Giungemmo dunque presso nubi estese
di gas e polveri e conobbi
la culla immensa ove posa la materia
che altra materia roteando veloce
attira a sé con forza di magnete
a formare le stelle.
Ogni atomo irradia la sua luce
libera nella direzione che gli pare
ma insieme fanno come per incanto
la gran luce stellare.
Così avviene nei secoli ai poeti
che ognuno muove per diversa via
e poi formano uniti il gran sogno
della poesia.
Ed ecco un disco,
cento dischi di fuoco e da ciascuno
si staccavano due bracci spirali
per avvolgersi come anelli attorno al centro,
embrioni di sistemi planetari.


IX - IL PIANETA DEGLI IBERNATI

D’improvviso mi sembrò che scendessimo
planando dolcemente
poco dopo i miei piedi calpestavano
un pavimento solido e compatto
che si stendeva a perdita d’occhio
senza mostrare alcunché di vivente.
Dal cielo scendeva una luce
livida, oscura,
di temporale imminente o di notte
che un lampo attraversa e improvvisa
bussa alla tua porta la sventura.
Io vidi un mare
fermo di candidi marmi; a ogni metro,
separate da un cancello di ferro,
erano fioche trasparenze di vetro:
da cui s’intravedevano
avvolti in un lenzuolo e imbalsamati
corpi simili ai nostri, irrigiditi,
gli occhi persi nel vuoto, spalancati.
“Tutto è immoto, impietrito
- mi chiarì la mia luce – come dopo
un’esplosione atomica, in attesa
che tra secoli o forse tra millenni
qualcuno d’improvviso li ridesti
da quell’ibernazione e da quel sonno
che rifuggendo da vita e da morte
vollero procurarsi da se stessi.”
A lungo rimanemmo assorti
senza coraggio di guardare altrove.
Pensavo ai camposanti nostri, dove
sotterra o entro nicchie nei muri
attende fiducioso ciò che resta
dei resurrecturi.
Quando partimmo
una coltre di cenere nera
avvolgeva il funereo pianeta
rivedevo biancheggiare nell’ombra
quei volti tesi di bistro e di cera.




Guido Zavanone è nato nato ad Asti, ma vive e lavora a Genova.

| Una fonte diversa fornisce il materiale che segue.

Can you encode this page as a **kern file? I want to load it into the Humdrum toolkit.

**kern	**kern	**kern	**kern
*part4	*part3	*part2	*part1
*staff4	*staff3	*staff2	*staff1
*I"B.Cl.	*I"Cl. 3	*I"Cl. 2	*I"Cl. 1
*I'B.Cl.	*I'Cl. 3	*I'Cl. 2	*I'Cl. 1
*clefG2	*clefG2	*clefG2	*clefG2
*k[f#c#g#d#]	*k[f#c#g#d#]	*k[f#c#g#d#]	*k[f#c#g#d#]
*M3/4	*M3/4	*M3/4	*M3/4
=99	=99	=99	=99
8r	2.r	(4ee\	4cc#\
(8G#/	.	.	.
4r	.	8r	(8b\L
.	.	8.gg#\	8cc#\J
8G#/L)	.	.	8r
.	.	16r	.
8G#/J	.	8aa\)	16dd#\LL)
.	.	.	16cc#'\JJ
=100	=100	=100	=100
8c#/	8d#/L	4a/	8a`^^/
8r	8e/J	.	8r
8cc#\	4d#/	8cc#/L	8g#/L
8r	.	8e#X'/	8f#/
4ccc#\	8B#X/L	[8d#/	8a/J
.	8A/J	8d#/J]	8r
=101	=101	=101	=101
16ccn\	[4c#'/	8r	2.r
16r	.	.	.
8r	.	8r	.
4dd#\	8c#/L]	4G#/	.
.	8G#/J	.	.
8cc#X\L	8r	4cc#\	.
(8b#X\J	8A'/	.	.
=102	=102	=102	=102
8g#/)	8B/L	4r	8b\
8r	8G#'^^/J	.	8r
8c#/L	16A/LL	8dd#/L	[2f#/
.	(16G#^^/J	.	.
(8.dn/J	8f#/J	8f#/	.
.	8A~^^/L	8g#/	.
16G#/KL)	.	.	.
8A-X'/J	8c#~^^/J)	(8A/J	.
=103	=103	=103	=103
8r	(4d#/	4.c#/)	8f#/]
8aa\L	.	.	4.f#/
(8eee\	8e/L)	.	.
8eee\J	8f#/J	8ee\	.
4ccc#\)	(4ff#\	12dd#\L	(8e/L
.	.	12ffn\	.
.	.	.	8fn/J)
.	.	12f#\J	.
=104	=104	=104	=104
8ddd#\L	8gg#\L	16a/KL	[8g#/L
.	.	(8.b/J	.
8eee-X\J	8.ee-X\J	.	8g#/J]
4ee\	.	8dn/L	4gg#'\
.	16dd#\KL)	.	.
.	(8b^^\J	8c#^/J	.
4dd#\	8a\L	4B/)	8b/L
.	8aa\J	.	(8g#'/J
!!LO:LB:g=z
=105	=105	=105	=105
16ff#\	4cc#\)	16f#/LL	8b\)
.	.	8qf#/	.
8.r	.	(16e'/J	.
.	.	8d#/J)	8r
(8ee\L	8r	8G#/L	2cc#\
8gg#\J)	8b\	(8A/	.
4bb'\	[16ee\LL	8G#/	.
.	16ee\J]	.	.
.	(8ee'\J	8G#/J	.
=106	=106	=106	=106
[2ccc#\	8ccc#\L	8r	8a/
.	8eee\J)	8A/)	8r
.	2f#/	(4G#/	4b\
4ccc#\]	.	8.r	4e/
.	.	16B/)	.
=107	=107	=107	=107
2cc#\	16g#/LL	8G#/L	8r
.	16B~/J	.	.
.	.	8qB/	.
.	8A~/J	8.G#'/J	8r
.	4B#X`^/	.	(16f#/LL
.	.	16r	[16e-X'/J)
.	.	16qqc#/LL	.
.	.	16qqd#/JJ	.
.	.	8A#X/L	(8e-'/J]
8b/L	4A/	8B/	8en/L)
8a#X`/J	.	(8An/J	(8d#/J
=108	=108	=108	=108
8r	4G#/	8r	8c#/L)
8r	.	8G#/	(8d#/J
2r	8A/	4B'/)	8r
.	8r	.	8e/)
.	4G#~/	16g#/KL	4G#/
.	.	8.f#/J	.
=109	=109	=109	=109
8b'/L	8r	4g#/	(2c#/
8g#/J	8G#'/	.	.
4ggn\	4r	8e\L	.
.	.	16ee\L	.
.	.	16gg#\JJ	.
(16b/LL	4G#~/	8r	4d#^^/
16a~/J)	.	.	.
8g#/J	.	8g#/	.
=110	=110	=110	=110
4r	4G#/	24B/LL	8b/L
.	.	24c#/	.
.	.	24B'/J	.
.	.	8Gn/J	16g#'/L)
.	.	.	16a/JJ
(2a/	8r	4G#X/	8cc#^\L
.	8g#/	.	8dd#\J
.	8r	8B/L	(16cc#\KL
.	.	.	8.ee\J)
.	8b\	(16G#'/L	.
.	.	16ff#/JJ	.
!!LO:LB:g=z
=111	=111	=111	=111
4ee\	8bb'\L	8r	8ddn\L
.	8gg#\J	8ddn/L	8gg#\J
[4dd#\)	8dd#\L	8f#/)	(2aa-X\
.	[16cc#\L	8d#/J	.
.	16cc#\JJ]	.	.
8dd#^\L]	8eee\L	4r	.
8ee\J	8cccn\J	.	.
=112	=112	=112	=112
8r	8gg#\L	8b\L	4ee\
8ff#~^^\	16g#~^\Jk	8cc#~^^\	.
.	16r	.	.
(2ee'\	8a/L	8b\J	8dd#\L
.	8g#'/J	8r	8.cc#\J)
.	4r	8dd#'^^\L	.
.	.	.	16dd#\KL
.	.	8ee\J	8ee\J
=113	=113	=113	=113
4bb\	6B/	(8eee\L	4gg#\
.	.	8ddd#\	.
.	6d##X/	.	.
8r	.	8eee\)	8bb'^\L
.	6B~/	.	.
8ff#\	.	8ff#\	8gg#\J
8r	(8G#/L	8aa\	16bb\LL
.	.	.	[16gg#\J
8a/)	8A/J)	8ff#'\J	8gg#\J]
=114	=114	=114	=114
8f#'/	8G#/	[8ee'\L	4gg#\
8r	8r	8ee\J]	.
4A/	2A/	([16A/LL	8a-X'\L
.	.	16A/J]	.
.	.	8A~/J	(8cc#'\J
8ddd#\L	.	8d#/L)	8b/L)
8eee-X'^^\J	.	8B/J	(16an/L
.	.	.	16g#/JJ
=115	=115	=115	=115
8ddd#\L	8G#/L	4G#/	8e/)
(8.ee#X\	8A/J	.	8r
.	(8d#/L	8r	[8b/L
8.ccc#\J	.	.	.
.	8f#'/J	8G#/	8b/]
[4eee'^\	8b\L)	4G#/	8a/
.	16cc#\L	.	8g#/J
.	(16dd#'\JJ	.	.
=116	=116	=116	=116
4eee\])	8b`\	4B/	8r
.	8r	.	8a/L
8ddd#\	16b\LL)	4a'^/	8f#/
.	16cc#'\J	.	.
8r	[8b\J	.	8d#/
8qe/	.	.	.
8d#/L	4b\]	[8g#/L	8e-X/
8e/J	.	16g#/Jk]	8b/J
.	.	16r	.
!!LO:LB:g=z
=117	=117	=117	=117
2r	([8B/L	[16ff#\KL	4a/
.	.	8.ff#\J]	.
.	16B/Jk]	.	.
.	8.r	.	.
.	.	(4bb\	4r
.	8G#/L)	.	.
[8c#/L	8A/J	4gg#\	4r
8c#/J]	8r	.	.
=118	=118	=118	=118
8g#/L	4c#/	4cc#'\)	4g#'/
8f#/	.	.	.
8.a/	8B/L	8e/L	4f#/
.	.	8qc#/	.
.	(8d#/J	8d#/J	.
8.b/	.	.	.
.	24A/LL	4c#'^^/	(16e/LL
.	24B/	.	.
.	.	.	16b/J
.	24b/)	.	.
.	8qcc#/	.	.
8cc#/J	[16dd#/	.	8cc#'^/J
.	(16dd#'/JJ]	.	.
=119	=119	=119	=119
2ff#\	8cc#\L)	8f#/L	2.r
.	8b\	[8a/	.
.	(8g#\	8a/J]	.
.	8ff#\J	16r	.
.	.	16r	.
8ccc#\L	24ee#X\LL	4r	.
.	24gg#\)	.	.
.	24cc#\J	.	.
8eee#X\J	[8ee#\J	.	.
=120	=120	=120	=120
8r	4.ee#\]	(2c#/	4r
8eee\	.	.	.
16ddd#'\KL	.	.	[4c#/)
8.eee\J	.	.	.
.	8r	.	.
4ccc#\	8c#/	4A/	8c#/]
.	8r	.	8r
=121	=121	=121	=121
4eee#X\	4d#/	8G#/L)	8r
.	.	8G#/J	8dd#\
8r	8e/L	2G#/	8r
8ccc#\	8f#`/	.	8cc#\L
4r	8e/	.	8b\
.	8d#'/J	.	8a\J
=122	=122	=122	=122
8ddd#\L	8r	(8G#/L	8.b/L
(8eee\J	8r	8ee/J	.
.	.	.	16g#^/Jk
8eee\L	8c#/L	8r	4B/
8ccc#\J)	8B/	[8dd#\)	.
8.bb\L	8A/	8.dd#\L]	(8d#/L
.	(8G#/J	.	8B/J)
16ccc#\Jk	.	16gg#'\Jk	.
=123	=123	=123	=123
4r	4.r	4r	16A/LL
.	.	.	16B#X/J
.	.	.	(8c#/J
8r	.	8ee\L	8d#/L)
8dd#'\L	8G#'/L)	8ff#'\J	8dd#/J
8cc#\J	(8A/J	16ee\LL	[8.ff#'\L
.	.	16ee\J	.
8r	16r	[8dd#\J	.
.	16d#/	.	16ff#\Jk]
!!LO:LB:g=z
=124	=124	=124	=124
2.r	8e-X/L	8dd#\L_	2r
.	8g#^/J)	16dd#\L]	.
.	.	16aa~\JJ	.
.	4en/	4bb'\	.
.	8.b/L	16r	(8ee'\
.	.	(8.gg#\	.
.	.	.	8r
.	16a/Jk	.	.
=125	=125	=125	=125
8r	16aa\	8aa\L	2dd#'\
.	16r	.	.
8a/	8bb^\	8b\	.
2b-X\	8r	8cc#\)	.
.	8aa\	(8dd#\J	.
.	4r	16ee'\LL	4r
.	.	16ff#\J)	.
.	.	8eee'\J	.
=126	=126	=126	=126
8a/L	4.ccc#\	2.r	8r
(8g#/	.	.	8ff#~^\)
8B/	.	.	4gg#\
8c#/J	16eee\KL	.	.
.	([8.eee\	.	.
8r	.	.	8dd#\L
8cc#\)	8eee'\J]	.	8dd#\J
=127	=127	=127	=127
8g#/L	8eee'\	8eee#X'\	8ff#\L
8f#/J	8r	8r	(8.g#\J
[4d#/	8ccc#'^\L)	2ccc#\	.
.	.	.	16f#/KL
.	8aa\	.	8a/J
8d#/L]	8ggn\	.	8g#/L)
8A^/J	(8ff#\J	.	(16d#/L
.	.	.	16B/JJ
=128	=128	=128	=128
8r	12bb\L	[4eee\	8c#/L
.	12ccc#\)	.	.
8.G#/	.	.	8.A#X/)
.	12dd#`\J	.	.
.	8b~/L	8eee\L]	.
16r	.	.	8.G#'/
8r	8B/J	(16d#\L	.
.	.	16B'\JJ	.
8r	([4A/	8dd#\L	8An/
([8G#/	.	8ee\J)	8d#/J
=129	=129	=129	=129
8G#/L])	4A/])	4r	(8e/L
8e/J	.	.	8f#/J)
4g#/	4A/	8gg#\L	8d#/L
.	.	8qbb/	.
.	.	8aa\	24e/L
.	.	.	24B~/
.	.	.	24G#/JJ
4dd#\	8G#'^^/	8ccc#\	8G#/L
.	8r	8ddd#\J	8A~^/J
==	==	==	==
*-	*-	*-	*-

Ha pubblicato diverse raccolte poetiche, tra le quali: Arteria (Scheiwiller, 1983), La vita affievolita (edizioni Premio Libero de Libero, 1986), Il viaggio (San Marco dei Giustiniani, 1991), Se restaurare la casa degli avi (Campanotto, 1994), Nouvelles pour l’an 2000 (La Bartavelle, 2002), Urme (IDC Presse, 2004), L’albero della conoscenza (Genesi, 2004).
Ha vinto numerosi premi di poesia ed è redattore delle riviste letterarie “Resine” e “Satura” e condirettore di “Nuovo Contrappunto”. Per l’editore De Ferrari cura la collana di poesia “Chiaro Scuro”.